* Goal 1 *
List, in order, every stage that the custom metrics documentation shows in its custom metrics architecture flow.
* Goal 2 *
Transcribe the custom metrics documentation, starting at the words "17. Kubernetes &" and ending after the words "other business-relevant metrics.".

* Text extract *
MATIH Platform is in active MVP development. Documentation reflects current implementation status.
17. Kubernetes & Helm
Custom Metrics

Custom Metrics

Custom metrics enable HPA to scale based on application-specific signals beyond CPU and memory. The MATIH platform uses Prometheus metrics exposed by services and made available to the HPA controller through the Prometheus Adapter, enabling scaling based on queue depth, active sessions, request rate, and other business-relevant metrics.


Custom Metrics Architecture

Application --> Prometheus (scrape metrics) --> Prometheus Adapter --> Kubernetes Custom Metrics API --> HPA

Prometheus Adapter Configuration

The Prometheus Adapter translates Prometheus queries into the Kubernetes custom metrics API format:

rules:
  - seriesQuery: 'ai_service_llm_queue_depth{namespace!="",pod!=""}'
    resources:
      overrides:
        namespace:
          resource: namespace
        pod:
          resource: pod
    name:
      matches: "^(.*)$"
      as: "ai_llm_queue_depth"
    metricsQuery: 'avg(ai_service_llm_queue_depth{<<.LabelMatchers>>})'
 
  - seriesQuery: 'ai_service_active_sessions{namespace!="",pod!=""}'
    resources:
      overrides:
        namespace:
          resource: namespace
        pod:
          resource: pod
    name:
      matches: "^(.*)$"
      as: "ai_active_sessions"

* Data section *
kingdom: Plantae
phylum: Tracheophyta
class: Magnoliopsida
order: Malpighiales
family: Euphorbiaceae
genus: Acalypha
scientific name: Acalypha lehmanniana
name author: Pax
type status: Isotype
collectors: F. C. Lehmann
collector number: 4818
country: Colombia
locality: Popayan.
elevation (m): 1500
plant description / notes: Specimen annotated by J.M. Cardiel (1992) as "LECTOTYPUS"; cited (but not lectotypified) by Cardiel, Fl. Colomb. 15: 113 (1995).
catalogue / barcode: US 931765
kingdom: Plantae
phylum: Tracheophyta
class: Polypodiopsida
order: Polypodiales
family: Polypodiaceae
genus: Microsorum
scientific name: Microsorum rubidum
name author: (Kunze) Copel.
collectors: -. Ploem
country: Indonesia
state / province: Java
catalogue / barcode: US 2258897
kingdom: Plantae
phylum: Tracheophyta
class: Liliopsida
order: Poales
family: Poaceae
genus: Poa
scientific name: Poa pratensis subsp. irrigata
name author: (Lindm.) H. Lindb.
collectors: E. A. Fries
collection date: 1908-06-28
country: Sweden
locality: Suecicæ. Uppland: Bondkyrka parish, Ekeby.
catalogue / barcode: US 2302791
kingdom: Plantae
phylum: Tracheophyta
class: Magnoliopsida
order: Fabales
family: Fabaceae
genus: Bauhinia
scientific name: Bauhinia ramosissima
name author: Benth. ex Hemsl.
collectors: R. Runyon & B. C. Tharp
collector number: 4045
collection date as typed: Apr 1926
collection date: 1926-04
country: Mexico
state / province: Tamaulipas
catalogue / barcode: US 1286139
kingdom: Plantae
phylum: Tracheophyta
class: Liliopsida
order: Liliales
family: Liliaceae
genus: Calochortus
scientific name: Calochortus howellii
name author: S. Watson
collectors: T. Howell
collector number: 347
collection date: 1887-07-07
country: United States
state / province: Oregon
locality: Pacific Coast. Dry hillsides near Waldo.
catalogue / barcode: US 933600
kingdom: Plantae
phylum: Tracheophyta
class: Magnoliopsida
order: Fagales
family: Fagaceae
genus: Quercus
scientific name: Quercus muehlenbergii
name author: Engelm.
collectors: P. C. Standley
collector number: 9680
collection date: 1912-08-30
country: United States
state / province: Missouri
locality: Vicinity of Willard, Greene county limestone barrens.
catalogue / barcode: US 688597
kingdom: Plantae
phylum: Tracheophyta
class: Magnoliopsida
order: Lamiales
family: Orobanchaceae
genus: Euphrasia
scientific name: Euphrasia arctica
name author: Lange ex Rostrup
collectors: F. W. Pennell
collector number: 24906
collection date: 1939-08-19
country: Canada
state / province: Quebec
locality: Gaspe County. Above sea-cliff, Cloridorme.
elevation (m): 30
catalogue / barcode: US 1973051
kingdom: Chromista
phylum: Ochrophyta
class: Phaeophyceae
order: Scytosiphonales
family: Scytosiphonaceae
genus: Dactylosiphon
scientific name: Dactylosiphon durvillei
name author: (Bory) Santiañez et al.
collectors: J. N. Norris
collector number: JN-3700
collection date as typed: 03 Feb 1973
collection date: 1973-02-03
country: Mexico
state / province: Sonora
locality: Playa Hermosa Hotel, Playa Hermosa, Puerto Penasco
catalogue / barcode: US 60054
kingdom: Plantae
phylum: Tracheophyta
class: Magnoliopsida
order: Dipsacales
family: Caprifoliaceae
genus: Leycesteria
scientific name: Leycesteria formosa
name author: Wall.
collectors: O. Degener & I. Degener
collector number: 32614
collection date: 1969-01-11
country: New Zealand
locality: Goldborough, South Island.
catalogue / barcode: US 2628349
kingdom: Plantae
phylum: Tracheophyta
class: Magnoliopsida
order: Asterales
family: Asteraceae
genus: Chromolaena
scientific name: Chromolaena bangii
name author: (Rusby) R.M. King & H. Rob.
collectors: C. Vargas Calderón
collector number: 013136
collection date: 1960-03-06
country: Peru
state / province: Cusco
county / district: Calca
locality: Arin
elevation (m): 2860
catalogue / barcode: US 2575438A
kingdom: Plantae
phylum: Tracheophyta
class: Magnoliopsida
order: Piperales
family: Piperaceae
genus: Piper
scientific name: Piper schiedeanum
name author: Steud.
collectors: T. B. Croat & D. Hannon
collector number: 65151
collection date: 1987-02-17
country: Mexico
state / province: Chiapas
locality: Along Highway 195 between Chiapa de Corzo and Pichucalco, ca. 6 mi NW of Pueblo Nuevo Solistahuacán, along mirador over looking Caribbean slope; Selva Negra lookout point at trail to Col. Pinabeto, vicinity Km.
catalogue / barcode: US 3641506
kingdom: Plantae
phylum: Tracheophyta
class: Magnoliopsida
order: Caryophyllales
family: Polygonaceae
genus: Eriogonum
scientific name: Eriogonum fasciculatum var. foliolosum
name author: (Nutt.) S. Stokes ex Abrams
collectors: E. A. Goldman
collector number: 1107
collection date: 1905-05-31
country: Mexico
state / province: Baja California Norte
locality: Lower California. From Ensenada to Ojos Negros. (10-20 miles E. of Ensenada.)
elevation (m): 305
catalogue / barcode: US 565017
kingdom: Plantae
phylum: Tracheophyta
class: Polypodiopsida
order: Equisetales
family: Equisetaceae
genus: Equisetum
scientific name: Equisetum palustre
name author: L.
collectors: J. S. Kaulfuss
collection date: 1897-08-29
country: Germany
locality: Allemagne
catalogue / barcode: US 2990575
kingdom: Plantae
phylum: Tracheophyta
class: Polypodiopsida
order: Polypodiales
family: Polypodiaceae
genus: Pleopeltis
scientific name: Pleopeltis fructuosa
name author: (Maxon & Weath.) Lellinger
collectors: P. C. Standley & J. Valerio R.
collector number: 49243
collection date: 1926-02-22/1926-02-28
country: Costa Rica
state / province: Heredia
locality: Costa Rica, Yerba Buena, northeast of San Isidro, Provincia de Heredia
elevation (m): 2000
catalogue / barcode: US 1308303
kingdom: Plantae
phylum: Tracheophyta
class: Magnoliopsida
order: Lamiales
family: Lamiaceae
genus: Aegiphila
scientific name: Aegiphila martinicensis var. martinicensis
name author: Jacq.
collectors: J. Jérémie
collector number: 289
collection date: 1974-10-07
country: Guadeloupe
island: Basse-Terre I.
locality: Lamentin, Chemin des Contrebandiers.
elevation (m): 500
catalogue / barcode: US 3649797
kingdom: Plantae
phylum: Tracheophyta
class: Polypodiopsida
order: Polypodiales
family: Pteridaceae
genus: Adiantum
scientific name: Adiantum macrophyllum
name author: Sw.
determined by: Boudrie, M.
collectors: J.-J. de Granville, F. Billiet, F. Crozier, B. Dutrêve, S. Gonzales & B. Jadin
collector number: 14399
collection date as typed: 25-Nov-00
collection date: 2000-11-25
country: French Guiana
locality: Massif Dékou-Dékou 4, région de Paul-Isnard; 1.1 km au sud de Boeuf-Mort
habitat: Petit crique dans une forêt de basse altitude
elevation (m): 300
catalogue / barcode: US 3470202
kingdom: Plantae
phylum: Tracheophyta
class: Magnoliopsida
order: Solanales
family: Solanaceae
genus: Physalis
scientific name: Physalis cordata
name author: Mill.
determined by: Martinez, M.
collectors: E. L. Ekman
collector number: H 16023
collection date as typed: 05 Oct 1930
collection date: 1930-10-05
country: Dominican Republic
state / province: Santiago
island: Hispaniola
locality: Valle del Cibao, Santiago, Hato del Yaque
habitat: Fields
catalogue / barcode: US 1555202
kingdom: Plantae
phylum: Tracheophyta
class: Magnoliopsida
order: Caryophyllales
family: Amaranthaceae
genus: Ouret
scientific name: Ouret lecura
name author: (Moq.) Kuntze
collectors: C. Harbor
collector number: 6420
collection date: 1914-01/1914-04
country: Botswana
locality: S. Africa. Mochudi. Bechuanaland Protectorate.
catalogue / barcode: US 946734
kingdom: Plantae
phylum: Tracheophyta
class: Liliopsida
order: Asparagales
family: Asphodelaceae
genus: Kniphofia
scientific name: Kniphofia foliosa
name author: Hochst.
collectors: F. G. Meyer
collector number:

* Right answer 1 *
1. Application
2. Prometheus (scrape metrics)
3. Prometheus Adapter
4. Kubernetes Custom Metrics API
5. HPA

* Right answer 2 *
17. Kubernetes & Helm
Custom Metrics

Custom Metrics

Custom metrics enable HPA to scale based on application-specific signals beyond CPU and memory. The MATIH platform uses Prometheus metrics exposed by services and made available to the HPA controller through the Prometheus Adapter, enabling scaling based on queue depth, active sessions, request rate, and other business-relevant metrics.